FIG. 31 is a diagram that illustrates an example of a case where a copy source storage apparatus is broken down after a response to an ODX command in the copy source storage apparatus performing an REC. As illustrated in FIG. 31, when an ODX command is received from a host apparatus (see arrow (1)), the copy source (storage apparatus) of the REC starts an ODX session (see arrow (2)). Then, when logical transfer relating to the ODX command is completed, the copy source returns a response to the ODX command (see arrow (3)). At a time point when the copy source returns the response to the host apparatus, physical transfer of transfer data relating to the ODX command has not been completed in the ODX session, and the copy source and the copy destination are in a non-equivalent state as physical data.

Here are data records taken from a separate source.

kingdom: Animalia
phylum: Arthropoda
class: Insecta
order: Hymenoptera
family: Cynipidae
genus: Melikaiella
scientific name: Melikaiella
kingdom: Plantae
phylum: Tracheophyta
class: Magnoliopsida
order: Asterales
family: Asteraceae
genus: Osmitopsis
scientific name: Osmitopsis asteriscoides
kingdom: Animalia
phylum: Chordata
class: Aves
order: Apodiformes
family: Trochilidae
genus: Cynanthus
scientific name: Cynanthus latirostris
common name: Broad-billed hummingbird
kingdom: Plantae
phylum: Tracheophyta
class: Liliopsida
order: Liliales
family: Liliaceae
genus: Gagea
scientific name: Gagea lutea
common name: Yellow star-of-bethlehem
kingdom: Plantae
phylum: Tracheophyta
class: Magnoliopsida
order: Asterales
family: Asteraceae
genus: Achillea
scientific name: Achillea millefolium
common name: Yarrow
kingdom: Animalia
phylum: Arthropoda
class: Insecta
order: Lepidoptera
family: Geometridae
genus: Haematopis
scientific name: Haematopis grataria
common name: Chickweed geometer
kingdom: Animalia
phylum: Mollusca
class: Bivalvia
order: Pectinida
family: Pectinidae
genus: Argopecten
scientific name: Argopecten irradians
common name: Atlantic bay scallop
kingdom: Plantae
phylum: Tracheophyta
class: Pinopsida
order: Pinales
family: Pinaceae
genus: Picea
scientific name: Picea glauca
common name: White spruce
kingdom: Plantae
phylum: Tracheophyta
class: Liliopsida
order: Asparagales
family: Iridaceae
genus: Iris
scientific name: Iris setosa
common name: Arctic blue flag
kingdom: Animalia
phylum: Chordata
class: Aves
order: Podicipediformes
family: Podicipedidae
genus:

At this time, a case will be considered in which a breakdown occurs in the copy source storage apparatus (see arrow (4)). In such a case, the host apparatus issues a suspend command to the copy destination (storage apparatus) of the REC. When the suspend command is received (see arrow (5-1)), the copy destination suspends an equivalent state being equivalent to the copy source (see arrow (5-2)) and returns a response to the host apparatus (arrow (5-3)).
In order to restore the copy source, the host apparatus issues a read I/O (read command) to the copy destination to which data of the copy source has been copied according to the REC. At this time, in the read command, a read instruction of the copy destination transfer data of the copy destination that corresponds to the transfer data of the copy source is also included. When the read command is received (see arrow (6)), the copy destination reads the copy transfer data designated in the read command and responses to the host apparatus (see arrow (7)).
However, since the transfer process according to the ODX is incomplete in the copy source, the copy of the transfer data to the copy destination according to the REC is also incomplete. Accordingly, even when an area designated in the read command of the copy destination is accessed, no copy destination transfer data is present, and accordingly, the reading operation fails or other data is read, and it is difficult to read the copy destination transfer data and to respond to the host apparatus.
In this way, in the copy source storage apparatus that performs the REC, in a case where the copy source storage apparatus is broken down after responding to the ODX command, it is difficult to acquire copy transfer data from the copy destination storage apparatus by host apparatus. Accordingly, there is a problem in that it is difficult to restore the copy destination storage apparatus based on the latest data by the host apparatus.
Until now, while both the volumes (storage areas) of the transfer source and the transfer destination of the transfer process (for example, the ODX) performed in the copy source storage apparatus have been described to be volumes of the copy source according to the copy between casings (for example, the REC), the above-described problem is not limited thereto. For example, the above-described problem may similarly occur also in a case where at least the transfer destination of the transfer process is the volume of the copy source according to the inter-casing copy. In addition, the above-described problem may similarly occur in a case where the volume of the copy source is broken down also in the storage apparatus that makes a copy between casings (for example, the EC). Furthermore, the above-described problem may similarly occur also in a case where the storage area of the transfer source and the storage area of the transfer destination of the transfer process are areas of the same volume (in a case where data transfer is performed within the volume).